The Legend of the
No better symbol exists of the pain and suffering of the "Trail Where They Cried" than the Cherokee Rose. The mothers of the Cherokee grieved so much that the chiefs prayed for a sign to lift the mother's spirits and give them strength to care for their children.
From that day forward, a beautiful new flower, a rose, grew wherever a mother's tear fell to the ground. The rose is white, for the mother's tears. It has a gold center, for the gold taken from the Cherokee lands, and seven leaves on each stem that represent the seven Cherokee clans that made the journey.
To this day, the Cherokee Rose prospers along the route of the "Trail of Tears". The Cherokee Rose is now the official flower of the State of Georgia.
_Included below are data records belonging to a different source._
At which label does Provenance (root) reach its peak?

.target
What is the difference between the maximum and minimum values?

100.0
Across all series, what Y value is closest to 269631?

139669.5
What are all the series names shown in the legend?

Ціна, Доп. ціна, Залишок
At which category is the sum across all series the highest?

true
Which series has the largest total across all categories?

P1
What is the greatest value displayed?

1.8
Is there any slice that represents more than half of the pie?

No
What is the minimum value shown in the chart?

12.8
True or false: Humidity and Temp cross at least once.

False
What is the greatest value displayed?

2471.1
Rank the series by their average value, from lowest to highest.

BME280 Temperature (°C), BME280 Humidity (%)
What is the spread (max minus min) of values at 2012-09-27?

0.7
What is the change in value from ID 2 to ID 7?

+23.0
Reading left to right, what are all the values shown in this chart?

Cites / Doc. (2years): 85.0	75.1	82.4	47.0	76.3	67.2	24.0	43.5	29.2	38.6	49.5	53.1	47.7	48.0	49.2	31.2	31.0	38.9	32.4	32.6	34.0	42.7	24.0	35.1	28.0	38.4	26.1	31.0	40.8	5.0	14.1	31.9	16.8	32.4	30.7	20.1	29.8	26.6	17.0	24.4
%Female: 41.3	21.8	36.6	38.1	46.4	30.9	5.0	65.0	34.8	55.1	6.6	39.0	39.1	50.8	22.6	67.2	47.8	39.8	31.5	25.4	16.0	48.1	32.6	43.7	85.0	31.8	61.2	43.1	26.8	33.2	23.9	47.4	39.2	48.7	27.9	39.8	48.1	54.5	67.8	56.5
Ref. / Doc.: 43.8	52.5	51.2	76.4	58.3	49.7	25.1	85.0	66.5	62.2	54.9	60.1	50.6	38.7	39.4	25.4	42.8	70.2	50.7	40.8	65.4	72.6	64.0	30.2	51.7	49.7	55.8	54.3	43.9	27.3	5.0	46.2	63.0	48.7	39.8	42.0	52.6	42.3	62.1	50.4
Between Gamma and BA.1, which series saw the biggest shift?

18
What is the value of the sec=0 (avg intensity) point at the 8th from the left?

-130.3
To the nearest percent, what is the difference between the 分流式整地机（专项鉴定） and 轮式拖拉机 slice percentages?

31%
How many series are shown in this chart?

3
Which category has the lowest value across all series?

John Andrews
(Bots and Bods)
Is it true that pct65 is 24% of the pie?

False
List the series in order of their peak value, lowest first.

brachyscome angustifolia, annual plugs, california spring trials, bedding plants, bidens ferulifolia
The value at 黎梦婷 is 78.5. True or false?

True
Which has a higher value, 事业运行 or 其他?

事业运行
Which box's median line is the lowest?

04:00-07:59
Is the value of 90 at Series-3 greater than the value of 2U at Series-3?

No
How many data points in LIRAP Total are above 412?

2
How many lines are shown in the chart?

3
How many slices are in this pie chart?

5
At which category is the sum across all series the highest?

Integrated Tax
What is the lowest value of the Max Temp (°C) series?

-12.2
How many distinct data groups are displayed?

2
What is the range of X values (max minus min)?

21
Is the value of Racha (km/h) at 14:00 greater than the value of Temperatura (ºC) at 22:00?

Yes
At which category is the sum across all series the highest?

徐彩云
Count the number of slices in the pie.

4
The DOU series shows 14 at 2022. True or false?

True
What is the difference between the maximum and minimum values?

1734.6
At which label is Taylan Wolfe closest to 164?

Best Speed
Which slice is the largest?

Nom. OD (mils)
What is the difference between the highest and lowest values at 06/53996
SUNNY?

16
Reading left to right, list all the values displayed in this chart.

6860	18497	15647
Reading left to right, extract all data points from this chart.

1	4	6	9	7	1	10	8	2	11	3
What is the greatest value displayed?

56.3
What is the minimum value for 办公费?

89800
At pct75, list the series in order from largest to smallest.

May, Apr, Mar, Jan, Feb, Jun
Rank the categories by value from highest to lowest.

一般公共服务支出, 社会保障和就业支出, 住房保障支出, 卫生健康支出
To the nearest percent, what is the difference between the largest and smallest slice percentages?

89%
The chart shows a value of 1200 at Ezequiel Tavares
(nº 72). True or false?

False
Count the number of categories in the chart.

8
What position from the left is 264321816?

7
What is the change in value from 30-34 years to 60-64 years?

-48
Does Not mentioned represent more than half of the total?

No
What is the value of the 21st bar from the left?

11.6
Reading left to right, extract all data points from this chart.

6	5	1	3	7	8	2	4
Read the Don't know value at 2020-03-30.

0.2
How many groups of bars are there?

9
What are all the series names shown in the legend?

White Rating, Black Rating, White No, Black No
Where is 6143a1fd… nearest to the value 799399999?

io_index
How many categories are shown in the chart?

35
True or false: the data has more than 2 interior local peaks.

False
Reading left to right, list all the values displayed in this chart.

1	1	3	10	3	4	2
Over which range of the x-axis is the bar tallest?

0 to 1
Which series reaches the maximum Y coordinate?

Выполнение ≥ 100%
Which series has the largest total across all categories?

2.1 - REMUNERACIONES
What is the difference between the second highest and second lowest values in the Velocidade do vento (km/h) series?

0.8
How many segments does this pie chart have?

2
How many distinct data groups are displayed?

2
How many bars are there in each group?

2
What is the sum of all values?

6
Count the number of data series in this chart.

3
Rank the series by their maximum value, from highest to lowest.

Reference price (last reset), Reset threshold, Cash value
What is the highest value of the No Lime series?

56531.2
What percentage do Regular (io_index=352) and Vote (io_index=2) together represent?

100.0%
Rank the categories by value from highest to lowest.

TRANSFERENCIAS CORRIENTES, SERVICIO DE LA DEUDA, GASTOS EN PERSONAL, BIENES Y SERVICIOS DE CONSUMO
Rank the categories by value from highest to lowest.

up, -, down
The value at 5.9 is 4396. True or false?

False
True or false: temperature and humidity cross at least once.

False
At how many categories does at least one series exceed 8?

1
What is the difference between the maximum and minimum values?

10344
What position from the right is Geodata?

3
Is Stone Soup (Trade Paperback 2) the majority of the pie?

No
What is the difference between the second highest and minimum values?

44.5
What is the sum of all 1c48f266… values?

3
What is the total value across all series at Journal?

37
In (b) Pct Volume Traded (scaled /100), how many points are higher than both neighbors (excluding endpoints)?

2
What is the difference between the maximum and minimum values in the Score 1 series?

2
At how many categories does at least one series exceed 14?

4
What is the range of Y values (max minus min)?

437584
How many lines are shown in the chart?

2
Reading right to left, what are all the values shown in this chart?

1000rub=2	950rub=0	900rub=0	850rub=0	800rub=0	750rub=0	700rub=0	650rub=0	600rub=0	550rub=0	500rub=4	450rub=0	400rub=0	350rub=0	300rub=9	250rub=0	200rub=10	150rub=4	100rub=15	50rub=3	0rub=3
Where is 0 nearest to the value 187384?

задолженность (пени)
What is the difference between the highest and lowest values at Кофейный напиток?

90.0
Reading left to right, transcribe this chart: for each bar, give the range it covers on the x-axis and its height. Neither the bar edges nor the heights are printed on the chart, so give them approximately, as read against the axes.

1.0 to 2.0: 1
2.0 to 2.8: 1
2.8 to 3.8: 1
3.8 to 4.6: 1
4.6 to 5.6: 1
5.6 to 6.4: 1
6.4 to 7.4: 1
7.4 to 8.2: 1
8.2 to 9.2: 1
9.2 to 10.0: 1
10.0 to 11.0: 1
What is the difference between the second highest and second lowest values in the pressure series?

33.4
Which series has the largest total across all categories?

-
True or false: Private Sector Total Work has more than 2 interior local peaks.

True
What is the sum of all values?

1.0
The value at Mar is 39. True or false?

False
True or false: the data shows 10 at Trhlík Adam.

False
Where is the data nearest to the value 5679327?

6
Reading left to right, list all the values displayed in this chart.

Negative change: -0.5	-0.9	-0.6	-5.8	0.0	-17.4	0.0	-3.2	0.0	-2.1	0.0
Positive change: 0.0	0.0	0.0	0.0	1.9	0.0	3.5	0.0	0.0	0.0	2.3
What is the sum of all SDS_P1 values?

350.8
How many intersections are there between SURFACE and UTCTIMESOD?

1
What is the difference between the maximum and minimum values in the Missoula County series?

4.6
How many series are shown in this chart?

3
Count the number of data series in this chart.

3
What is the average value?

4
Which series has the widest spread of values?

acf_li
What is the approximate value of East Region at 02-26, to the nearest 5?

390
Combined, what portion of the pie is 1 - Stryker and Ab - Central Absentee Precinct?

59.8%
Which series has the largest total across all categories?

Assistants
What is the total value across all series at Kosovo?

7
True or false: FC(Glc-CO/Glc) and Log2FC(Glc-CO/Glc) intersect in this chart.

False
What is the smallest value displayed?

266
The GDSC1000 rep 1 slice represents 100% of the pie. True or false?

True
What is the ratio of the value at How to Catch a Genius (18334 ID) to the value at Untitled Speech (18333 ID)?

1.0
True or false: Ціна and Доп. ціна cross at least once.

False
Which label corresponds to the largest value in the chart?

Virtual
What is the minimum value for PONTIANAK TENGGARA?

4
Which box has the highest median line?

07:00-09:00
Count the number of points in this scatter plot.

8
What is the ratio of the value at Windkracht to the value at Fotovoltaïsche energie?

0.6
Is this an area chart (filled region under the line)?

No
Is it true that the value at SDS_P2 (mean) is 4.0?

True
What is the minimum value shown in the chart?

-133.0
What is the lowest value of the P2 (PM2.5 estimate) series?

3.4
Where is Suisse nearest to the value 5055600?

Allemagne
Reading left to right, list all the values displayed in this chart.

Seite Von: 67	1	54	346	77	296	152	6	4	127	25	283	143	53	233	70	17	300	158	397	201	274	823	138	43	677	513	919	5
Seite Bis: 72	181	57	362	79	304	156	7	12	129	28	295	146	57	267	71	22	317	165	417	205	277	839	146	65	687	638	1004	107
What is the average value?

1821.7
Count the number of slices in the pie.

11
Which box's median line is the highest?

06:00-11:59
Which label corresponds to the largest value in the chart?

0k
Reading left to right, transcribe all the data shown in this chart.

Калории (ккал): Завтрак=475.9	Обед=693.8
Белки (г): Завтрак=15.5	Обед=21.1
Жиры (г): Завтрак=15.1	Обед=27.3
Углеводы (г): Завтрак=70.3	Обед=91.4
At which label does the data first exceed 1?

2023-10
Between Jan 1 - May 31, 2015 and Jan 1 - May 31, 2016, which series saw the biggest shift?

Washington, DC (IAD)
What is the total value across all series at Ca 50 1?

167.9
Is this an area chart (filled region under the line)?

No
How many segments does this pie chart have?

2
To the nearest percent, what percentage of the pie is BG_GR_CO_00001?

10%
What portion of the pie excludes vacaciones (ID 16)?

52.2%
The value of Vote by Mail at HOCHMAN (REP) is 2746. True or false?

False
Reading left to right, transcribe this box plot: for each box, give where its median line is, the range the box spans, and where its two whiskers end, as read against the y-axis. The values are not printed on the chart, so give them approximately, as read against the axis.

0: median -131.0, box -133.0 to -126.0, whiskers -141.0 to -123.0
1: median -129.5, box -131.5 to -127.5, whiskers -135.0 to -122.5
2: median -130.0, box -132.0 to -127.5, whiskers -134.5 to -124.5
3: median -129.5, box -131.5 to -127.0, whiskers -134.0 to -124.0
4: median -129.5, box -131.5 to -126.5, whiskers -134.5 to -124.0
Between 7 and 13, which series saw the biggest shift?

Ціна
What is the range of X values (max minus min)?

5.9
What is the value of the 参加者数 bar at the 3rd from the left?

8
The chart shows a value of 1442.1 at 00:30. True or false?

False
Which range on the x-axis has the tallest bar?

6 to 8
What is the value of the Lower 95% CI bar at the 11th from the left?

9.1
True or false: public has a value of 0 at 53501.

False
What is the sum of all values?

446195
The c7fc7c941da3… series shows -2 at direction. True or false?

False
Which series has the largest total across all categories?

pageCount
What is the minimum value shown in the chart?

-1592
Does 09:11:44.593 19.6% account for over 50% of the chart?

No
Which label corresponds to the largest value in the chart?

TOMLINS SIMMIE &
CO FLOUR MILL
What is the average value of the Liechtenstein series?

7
It is believed that the rose was introduced into the State, perhaps directly from China or from China by way of England. One well-known horticulturist agreeing with this view gives the year 1757 as the date of its introduction into England and advances the belief that it reached the United States shortly afterwards.
The name, Cherokee Rose, is a local appellation derived from the Cherokee Indians who widely distributed the plant, which elsewhere is known by the botanical name of rosa sinica.
Growing wild the rose is a high climbing shrub, frequently attaining the proportions of a vine, is excessively thorny and generously supplied with leaves of a vivid green. Its blooming time is in the early spring but favorable conditions will produce a second flowering in the fall of the year.
In color, the rose is a waxy white and large golden center and the petals are of an exquisite velvety texture. Because of its hardy nature the plant is well adapted to hedge purposes and has been used extensively in this fashion throughout the South.